As previously explained, parallel programming for multicore microprocessors works with the shared-memory model. The data resides in the same shared memory, which could lead to unexpected results if the design doesn’t consider concurrency. It is a good practice to prepare each class and method to be able to run concurrently, without side effects. If you have classes, methods, or components that weren’t designed with concurrency in mind, you would have to test their designs before using them in parallelized code.
Each subproblem detected in the design process should be capable of running while the other subproblems are being executed concurrently. If you think that it is necessary to restrict concurrent code when a certain subproblem runs because it uses legacy classes, methods, or components, it should be made clear in the design documents. Once you begin working with parallelized code, it is very easy to incorporate other existing classes, methods, and components that create undesired side effects because they weren’t designed for concurrent execution.
Interleaved Concurrency, Concurrency, and Parallelism
The figure below illustrates the differences between interleaved concurrency and concurrency when there are two software threads and each one executes four instructions. The interleaved concurrency scenario executes one instruction for each thread, interleaving them, but the concurrency scenario runs two instructions in parallel, at the same time. The design has to be prepared for both scenarios.
Concurrency requires physically simultaneous processing to happen.
Parallelized code can run in many different concurrency and interleaved concurrency scenarios, even when it is executed in the same hardware configuration. Thus, one of the great challenges of a parallel design is to make sure that its execution with different possible valid orders and interleaves will lead to the correct result, otherwise known as correctness. If you need a specific order or certain parts of the code don’t have to run together, it is necessary to make sure that these parts don’t run concurrently.
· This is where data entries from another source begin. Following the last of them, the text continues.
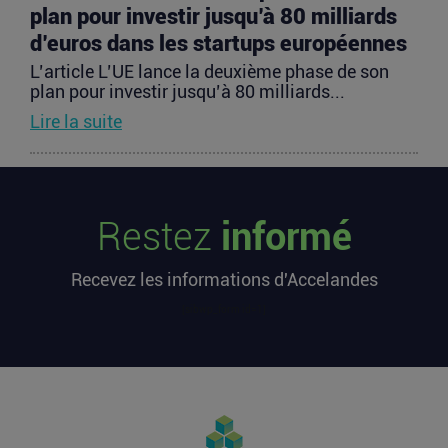
plan pour investir jusqu’à 80 milliards
d’euros dans les startups européennes
L’article L’UE lance la deuxième phase de son
plan pour investir jusqu’à 80 milliards...
Lire la suite
Les startups françaises ont levé 113
millions d’euros cette semaine
Restez
informé
L’article Les startups françaises ont levé 113
millions d’euros cette semaine est apparu en
Recevez les informations d'Accelandes
premier sur...
Lire la suite
[sibwp_form id=1]
Après une pause de 3 mois, la
Française Fidji Simo quitte son poste
chez OpenAI pour se soigner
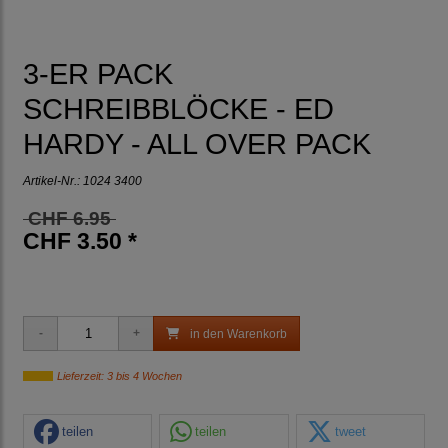
3-ER PACK
SCHREIBBLÖCKE - ED
HARDY - ALL OVER PACK
Artikel-Nr.:
1024 3400
CHF 6.95
CHF 3.50 *
in den Warenkorb
Lieferzeit: 3 bis 4 Wochen
teilen
teilen
tweet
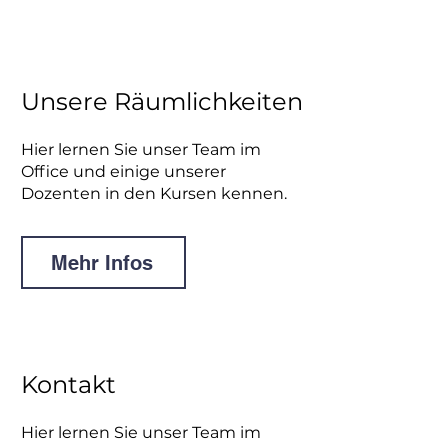
Unsere Räumlichkeiten
Hier lernen Sie unser Team im
Office und einige unserer
Dozenten in den Kursen kennen.
Mehr Infos
Kontakt
Hier lernen Sie unser Team im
You cannot assume that they don’t run concurrently because you run it many times and it produces the expected results. When you design for concurrency and parallelism, you have to make sure that you consider correctness.
Minimizing Critical Sections
Both Amdahl’s Law and Gustafson’s Law recognized sequential work as an enemy of the overall performance in parallelized algorithms. The serial time between two parallelized sections that needs a sequential execution is known as a critical section. The figure below identifies four critical sections in one of the diagrams used to analyze Gustafson’s Law.
When you parallelize tasks, one of the most important goals in order to achieve the best performance is to minimize these critical sections. Most of the time, it is impossible to avoid some code that has to run with a sequential execution between two parallelized sections, because it is necessary to launch the parallel jobs and to collect results. However, optimizing the code in the critical sections and removing the unnecessary ones is even more important than the proper tuning of parallelized code.
When you face an execution plan with too many critical sections, remember Amdahl’s Law. If you cannot reduce them, try to find tasks that could run in parallel with the critical sections. For example, you can pre-fetch data that is going to be consumed by the next parallelized algorithm in parallel with a critical section to improve the overall performance offered by the solution. It is very important that you consider the capabilities offered by modern multicore hardware to avoid thinking you have just one single execution unit.